== ROWS ==
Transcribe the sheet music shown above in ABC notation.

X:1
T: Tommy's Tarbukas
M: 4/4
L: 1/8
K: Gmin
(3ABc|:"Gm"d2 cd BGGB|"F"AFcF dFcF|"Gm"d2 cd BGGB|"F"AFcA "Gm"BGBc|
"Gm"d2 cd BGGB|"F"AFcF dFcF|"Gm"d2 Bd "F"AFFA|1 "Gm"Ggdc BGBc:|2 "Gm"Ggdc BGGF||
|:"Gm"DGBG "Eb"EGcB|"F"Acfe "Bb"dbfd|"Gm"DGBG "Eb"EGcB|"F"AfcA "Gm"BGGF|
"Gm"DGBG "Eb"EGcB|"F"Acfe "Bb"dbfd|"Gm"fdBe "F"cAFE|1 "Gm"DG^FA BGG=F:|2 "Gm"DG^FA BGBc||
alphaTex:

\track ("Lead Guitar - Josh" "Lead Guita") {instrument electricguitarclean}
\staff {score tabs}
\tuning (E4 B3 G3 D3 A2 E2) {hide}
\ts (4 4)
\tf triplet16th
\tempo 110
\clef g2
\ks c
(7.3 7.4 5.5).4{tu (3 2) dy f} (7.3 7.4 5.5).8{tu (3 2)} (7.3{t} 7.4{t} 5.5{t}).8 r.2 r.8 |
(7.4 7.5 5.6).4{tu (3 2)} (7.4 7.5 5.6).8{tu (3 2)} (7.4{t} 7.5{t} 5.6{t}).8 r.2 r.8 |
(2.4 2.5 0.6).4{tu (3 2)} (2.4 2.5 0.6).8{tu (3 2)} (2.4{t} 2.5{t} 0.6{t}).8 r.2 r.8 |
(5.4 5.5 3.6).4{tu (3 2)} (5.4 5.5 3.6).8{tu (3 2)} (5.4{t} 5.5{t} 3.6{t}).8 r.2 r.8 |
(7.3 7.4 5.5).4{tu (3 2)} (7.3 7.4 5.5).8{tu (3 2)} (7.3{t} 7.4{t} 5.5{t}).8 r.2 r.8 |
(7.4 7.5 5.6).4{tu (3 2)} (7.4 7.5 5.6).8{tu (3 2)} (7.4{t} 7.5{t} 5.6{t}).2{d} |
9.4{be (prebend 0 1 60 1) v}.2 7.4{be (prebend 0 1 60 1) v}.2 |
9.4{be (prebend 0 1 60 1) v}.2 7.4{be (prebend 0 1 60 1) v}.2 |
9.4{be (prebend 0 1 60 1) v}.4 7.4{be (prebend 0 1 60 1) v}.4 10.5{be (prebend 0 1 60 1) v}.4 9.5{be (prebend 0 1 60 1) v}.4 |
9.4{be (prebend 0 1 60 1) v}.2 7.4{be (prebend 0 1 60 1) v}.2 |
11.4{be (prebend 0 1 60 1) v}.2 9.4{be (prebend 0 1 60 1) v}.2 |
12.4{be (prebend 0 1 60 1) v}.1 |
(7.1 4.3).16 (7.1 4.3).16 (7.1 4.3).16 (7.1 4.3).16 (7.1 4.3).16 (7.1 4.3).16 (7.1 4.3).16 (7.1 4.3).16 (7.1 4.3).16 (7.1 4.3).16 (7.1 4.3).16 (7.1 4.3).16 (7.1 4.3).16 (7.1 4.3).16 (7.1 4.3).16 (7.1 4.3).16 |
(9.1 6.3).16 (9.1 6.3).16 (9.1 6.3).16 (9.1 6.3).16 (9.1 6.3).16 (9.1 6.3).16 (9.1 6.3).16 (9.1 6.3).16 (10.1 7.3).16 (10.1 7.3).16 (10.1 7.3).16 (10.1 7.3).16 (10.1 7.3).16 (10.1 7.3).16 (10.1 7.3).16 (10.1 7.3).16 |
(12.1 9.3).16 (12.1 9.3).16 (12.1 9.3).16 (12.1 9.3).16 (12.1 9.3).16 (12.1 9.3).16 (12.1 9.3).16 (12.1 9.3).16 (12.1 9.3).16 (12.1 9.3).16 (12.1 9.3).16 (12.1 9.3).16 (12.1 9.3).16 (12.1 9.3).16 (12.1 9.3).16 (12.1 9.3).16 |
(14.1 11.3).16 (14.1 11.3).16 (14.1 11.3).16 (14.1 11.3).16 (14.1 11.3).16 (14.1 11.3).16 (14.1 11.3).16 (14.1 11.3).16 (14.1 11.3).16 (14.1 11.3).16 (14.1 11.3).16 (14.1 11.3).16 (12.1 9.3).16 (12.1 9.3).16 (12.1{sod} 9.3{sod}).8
===
THE REQUEST: Pick out every line above that contains the string "dbfd" and copy each one in full.

COMPLETE OUTPUT:
|:"Gm"DGBG "Eb"EGcB|"F"Acfe "Bb"dbfd|"Gm"DGBG "Eb"EGcB|"F"AfcA "Gm"BGGF|
"Gm"DGBG "Eb"EGcB|"F"Acfe "Bb"dbfd|"Gm"fdBe "F"cAFE|1 "Gm"DG^FA BGG=F:|2 "Gm"DG^FA BGBc||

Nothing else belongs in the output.